To do =
Word for word and without images, transcribe all of the records.
--- Data supplied ---
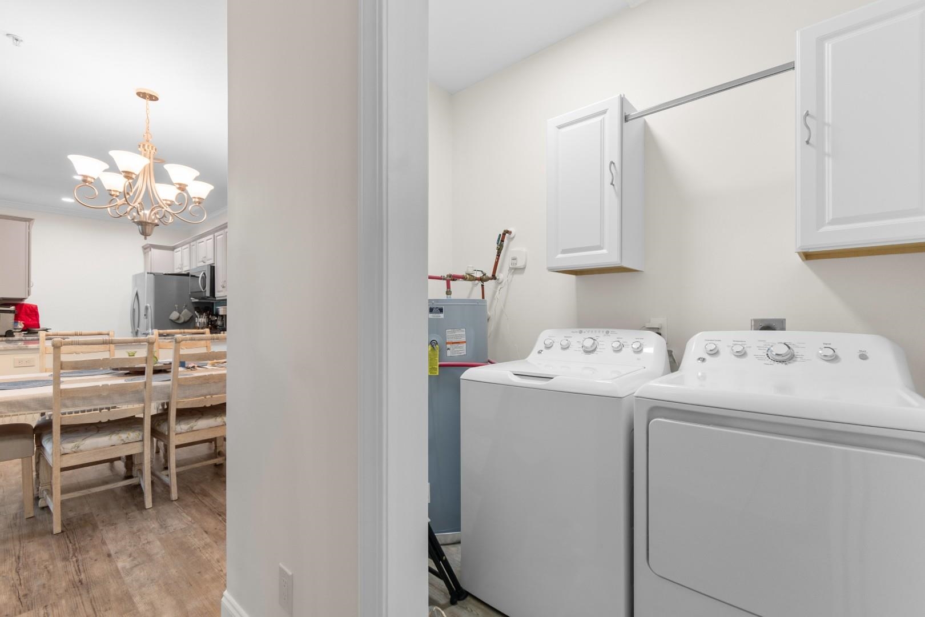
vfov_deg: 77.3
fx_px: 385
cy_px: 308
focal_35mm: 15
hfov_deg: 100.4
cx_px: 462
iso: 100
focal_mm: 10
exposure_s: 1/5
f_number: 4.5
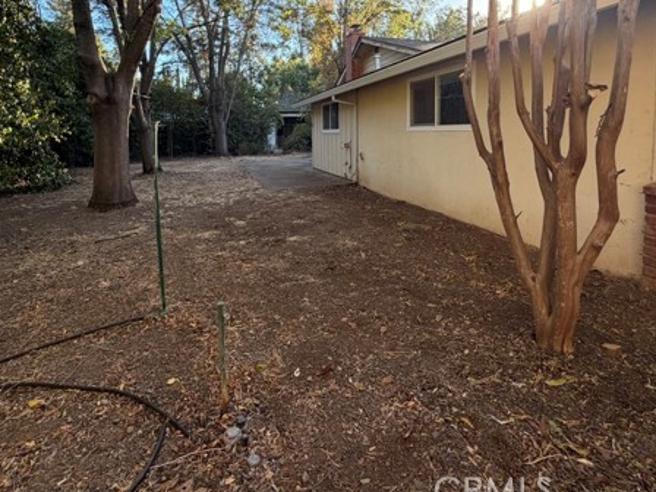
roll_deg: -0.3
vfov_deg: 64.1
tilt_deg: -3.1
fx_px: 379
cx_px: 331
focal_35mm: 20
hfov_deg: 81.7
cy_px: 160
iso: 64
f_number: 2.2
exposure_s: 1/155
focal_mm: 2.22
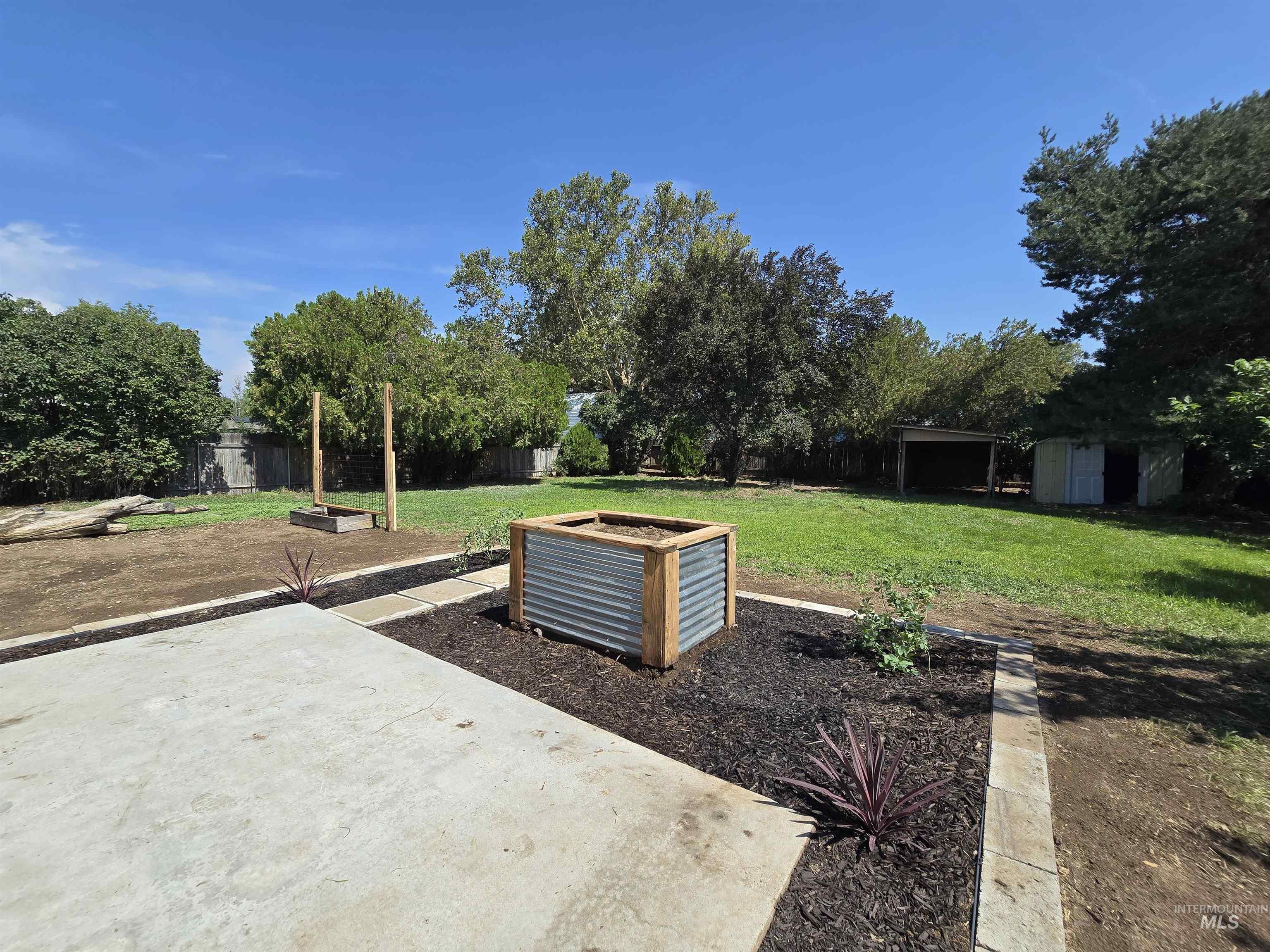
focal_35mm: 13
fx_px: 477
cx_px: 635
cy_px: 476
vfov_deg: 89.9
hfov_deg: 106.2
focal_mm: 2.2
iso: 50
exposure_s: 1/2222
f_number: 2.2
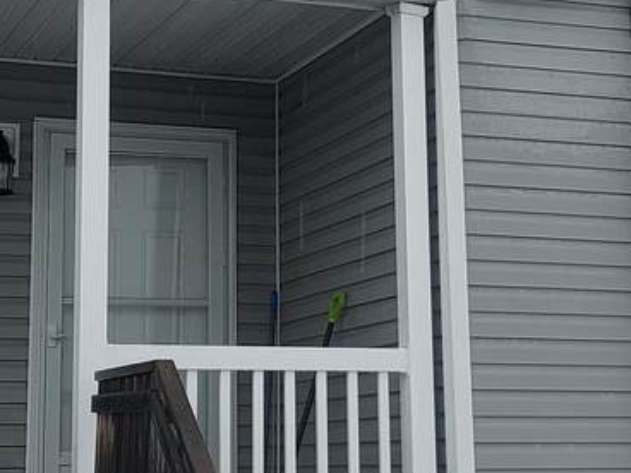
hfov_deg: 22.5
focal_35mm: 87
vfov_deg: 16.9
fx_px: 1586
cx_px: 328
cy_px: 156
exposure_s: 1/240
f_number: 2
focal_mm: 4.6
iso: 50
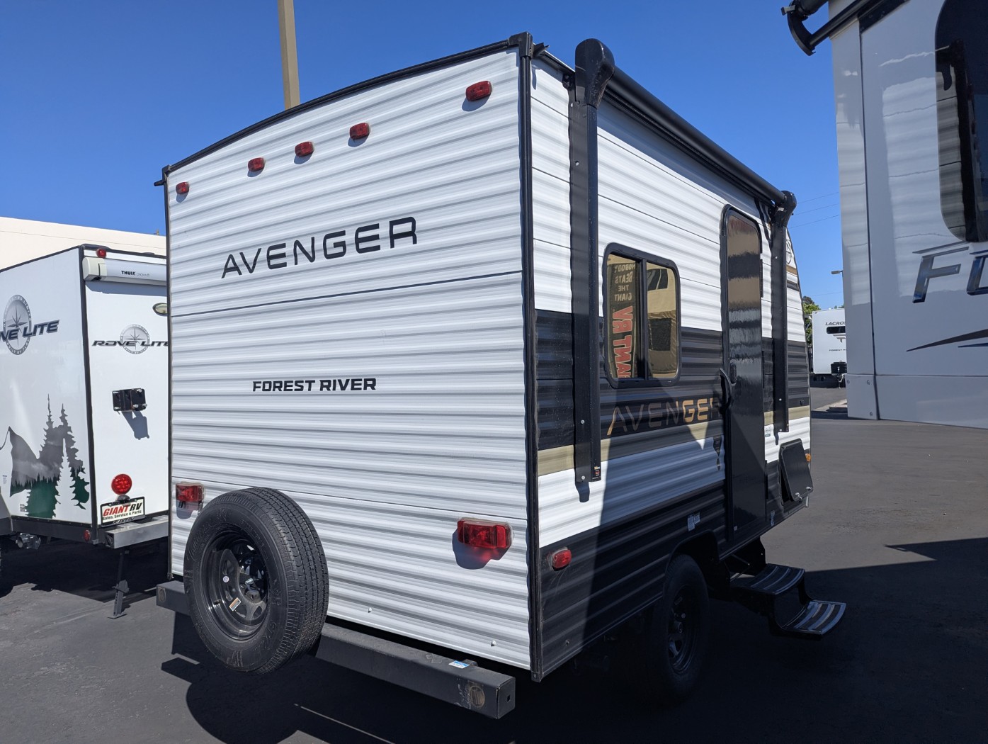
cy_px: 372
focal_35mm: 24
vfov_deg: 56.9
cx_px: 494
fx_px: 686
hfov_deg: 71.5
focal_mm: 6.81
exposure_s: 1/3058
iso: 46
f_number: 1.85
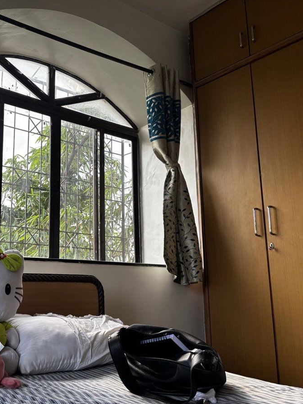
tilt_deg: +11.0
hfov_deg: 39.5
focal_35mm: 35
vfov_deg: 52.6
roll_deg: -0.6
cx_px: 71
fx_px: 408
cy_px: 202
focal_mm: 5.96
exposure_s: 1/145
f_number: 1.6
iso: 40
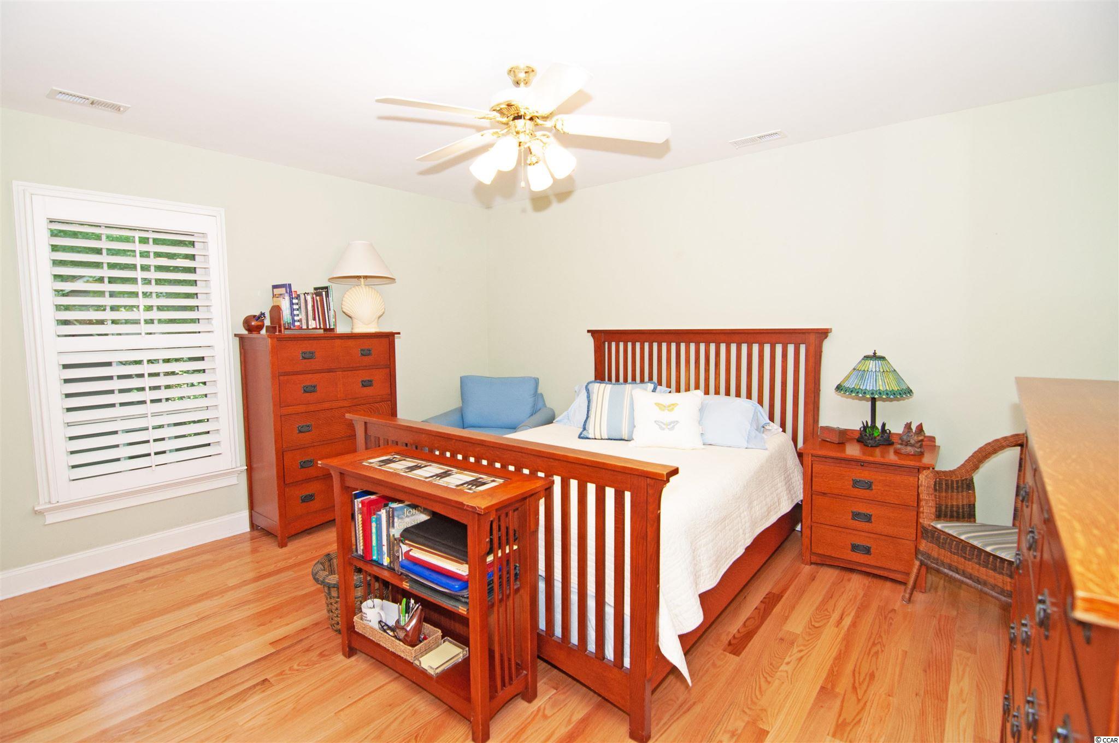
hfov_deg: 95.1
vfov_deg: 71.9
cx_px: 560
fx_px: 512
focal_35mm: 16
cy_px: 372
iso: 500
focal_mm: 11
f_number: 5
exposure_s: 1/60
---
Your response =
vfov_deg: 77.3
fx_px: 385
cy_px: 308
focal_35mm: 15
hfov_deg: 100.4
cx_px: 462
iso: 100
focal_mm: 10
exposure_s: 1/5
f_number: 4.5
roll_deg: -0.3
vfov_deg: 64.1
tilt_deg: -3.1
fx_px: 379
cx_px: 331
focal_35mm: 20
hfov_deg: 81.7
cy_px: 160
iso: 64
f_number: 2.2
exposure_s: 1/155
focal_mm: 2.22
focal_35mm: 13
fx_px: 477
cx_px: 635
cy_px: 476
vfov_deg: 89.9
hfov_deg: 106.2
focal_mm: 2.2
iso: 50
exposure_s: 1/2222
f_number: 2.2
hfov_deg: 22.5
focal_35mm: 87
vfov_deg: 16.9
fx_px: 1586
cx_px: 328
cy_px: 156
exposure_s: 1/240
f_number: 2
focal_mm: 4.6
iso: 50
cy_px: 372
focal_35mm: 24
vfov_deg: 56.9
cx_px: 494
fx_px: 686
hfov_deg: 71.5
focal_mm: 6.81
exposure_s: 1/3058
iso: 46
f_number: 1.85
tilt_deg: +11.0
hfov_deg: 39.5
focal_35mm: 35
vfov_deg: 52.6
roll_deg: -0.6
cx_px: 71
fx_px: 408
cy_px: 202
focal_mm: 5.96
exposure_s: 1/145
f_number: 1.6
iso: 40
hfov_deg: 95.1
vfov_deg: 71.9
cx_px: 560
fx_px: 512
focal_35mm: 16
cy_px: 372
iso: 500
focal_mm: 11
f_number: 5
exposure_s: 1/60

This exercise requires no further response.